WORK TO COMPLETE
A) In the text on DST investing, translate this sentence into Spanish: "While a DST may be ideal for one real estate investor, it may be less than ideal for another investor."
B) Rewrite the lines of the biodiversity dataset records as a numbered list, starting at the line containing "family: Sphecidae" and ending at the line containing "scientific name: Rudbeckia laciniata".

SELECTION
»»
Should I Invest In A DST?
Should I Invest in a DST?
Accredited real estate investors are moving in droves towards investing in DSTs (Delaware Statutory Trusts).
Several reasons, such as:
Lock in sales gaines.
Elimination of personal liability.
Cash distribution potential.
Freedom from tenants, toilets, and trash.
Trade up to higher quality assets.
Transfer of wealth.
In addition, DST offerings are an optimal investment vehicle for obtaining access to commercial and multi-family real estate assets at a fraction of the price. Today someone can sell a rental home via a 1031 exchange and roll their equity into an Amazon distribution center, a class A apartment and/or a portfolio of Walgreens or Walmart stores owned inside a DST investment structure.
However, as is true with most investments, there is no “one-size” fits for all investors. While a DST may be ideal for one real estate investor, it may be less than ideal for another investor.
What Is A DST?
««
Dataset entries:
»»
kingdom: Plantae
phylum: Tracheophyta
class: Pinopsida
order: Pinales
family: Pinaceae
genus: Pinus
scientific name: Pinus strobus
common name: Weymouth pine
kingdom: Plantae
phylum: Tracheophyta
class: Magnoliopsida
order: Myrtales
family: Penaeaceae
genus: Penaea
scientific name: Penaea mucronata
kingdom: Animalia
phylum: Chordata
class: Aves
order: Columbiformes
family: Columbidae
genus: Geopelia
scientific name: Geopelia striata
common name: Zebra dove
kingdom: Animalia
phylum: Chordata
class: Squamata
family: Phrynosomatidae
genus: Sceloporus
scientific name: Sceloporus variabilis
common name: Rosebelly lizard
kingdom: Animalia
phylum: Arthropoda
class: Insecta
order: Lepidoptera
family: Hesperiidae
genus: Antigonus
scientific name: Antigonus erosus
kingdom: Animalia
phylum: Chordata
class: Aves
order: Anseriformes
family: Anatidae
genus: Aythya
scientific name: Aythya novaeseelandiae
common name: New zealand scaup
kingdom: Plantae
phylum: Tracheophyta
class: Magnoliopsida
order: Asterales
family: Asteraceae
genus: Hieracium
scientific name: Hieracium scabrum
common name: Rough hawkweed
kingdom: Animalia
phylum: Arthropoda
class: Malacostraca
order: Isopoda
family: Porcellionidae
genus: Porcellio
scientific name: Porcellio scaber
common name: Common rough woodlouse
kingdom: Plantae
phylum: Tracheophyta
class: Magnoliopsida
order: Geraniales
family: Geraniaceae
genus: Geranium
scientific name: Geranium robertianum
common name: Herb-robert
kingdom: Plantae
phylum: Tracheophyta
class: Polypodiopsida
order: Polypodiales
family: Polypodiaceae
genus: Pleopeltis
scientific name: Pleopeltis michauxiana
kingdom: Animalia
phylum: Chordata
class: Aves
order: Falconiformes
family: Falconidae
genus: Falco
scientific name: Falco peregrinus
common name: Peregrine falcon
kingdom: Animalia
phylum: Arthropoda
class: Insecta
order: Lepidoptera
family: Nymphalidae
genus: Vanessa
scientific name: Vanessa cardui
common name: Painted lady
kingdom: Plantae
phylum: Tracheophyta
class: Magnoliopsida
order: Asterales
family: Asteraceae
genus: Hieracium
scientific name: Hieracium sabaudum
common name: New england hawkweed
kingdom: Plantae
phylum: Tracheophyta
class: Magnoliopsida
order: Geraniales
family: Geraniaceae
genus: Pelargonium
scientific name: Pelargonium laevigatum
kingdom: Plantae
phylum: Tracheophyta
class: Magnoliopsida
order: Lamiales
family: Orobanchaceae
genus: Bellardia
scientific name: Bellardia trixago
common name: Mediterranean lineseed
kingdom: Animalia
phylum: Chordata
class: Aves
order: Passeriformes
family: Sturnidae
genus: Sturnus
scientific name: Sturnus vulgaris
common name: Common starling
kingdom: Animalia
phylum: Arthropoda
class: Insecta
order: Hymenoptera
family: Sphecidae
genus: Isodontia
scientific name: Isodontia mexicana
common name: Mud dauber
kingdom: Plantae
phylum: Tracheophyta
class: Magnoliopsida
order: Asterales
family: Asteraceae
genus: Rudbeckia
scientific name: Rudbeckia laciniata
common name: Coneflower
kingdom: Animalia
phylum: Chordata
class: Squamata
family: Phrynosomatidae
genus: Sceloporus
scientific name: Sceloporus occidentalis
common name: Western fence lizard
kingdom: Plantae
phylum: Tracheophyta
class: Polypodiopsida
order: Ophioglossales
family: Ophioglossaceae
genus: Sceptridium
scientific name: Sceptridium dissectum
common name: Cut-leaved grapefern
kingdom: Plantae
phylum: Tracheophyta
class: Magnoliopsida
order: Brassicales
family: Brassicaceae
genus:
««
SOLUTIONS TO THE PROBLEMS
A) Si bien un DST puede ser ideal para un inversionista inmobiliario, puede resultar menos que ideal para otro inversionista.

B)
1. family: Sphecidae
2. genus: Isodontia
3. scientific name: Isodontia mexicana
4. common name: Mud dauber
5. kingdom: Plantae
6. phylum: Tracheophyta
7. class: Magnoliopsida
8. order: Asterales
9. family: Asteraceae
10. genus: Rudbeckia
11. scientific name: Rudbeckia laciniata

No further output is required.